*CHECK YOUR UNDERSTANDING*:
1) Using the article on the postal rate hike, explain in one to three sentences why the USPS says it needs to raise its rates.
2) Write the next part of the article on the postal rate hike, picking up after its final sentence.

*EXTRACT TO READ*:

• • •

Going E-Postal Over Rate Hike

The price of stamps is about to increase to 37 cents with the next rate hike. Many businesses are turning to e-delivery to bypass the costs of traditional mail. By Kendra Mayfield.

In 1962, a first-class stamp cost only 4 cents. Since then, the price of stamps has risen by more than 725 percent, causing many disgruntled consumers and businesses to abandon snail mail for e-mail.

After Saturday, the price of a first-class stamp will increase from 34 to 37 cents, as part of an overall rate increase of 7.7 percent that could lead many businesses already hit by the economic downturn to forego traditional mail in search of cheaper, electronic alternatives.

The latest increase will drive yet another nail in the coffin for the beleaguered, money-leaking agency, postal watchdogs say.

"The postal service is, in essence, shooting themselves in the foot by raising their prices," said Rick Merritt, founder of PostalWatch.

The current rate hike is the largest in a round of three increases in the past 18 months.

The United States Postal Service (USPS) expects a net loss of $1.5 billion this fiscal year ending in September, its third consecutive year of losses. Mail volume has dropped by almost 3 billion pieces between September and November 2001, according to the Direct Marketing Association.

The postal service's greatest competitor isn't emerging forms of electronic communication, Merritt insists.

Its "largest competitor is other forms of advertising," Merritt said. "The threat is from the postal service pricing themselves out of the market."

While virtually all other marketing mediums have lowered their rates to attract companies that are reevaluating where to deploy their advertising dollars, the USPS has continued to increase rates.

"At some point, direct marketing becomes non-cost-effective," Merritt said.

The USPS claims that the rate hike is necessary to meet rising expenses for fuel, transportation, utilities, labor and health-care benefits. The agency depends on rate increases to cover operating costs, since postal operations are not subsidized by tax dollars.

But electronic delivery includes none of these expenses, says Jerry Rackley, director of corporate communications for Esker Software, a vendor with products that automate the creation and delivery of e-documents.

Postal rate increases benefit e-delivery companies like Esker Software, StreamServe and Hewlett-Packard.

• • •

*RECORDED DATA*:
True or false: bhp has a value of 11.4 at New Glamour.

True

• • •

*ANSWERS TO THIS EXERCISE*:
1) The USPS says the increase is needed to cover rising costs for fuel, transportation, utilities, labor and health-care benefits. Postal operations get no tax money, so the agency relies on rate increases to pay its operating costs.

2)
"When the post office does this, they're helping us and companies like us (that are moving documents to e-delivery)," Rackley said. "Deficits are not going away. The post office is going to have to raise rates again if they have any chance of getting in the black."

More and more, marketers are turning to TV, e-mail and the Web as future postal rate increases appear imminent.

"Cost increases are converging with the penetration of Web and e-mail," said Steve Broadway, vice president of market planning for Esker Software. "Because Web and e-mail have penetrated so deeply (in day-to-day business), they are very viable alternatives for those kinds of documents."

"The relationship between the alternatives (like the Web and e-mail) are changing and it's not going to change to the benefit of the postal service," Merritt said. "As they continue to price the cost of their product related to other mediums higher and higher, it's going to have a negative impact on their percentage of the advertising dollars."

The same document that costs 65 cents to manually prepare and mail can be delivered electronically as a fax, e-mail, e-mail attachment or Web page for between 1 and 5 cents, Rackley said. With e-delivery, documents can be delivered in a matter of seconds rather than days.

Although it can cost anywhere from $15,000 to $200,000 for a business to convert to e-delivery, most organizations already have key infrastructure components in place. Since over 90 percent of business documents originate digitally, conversion to e-delivery is often effortless.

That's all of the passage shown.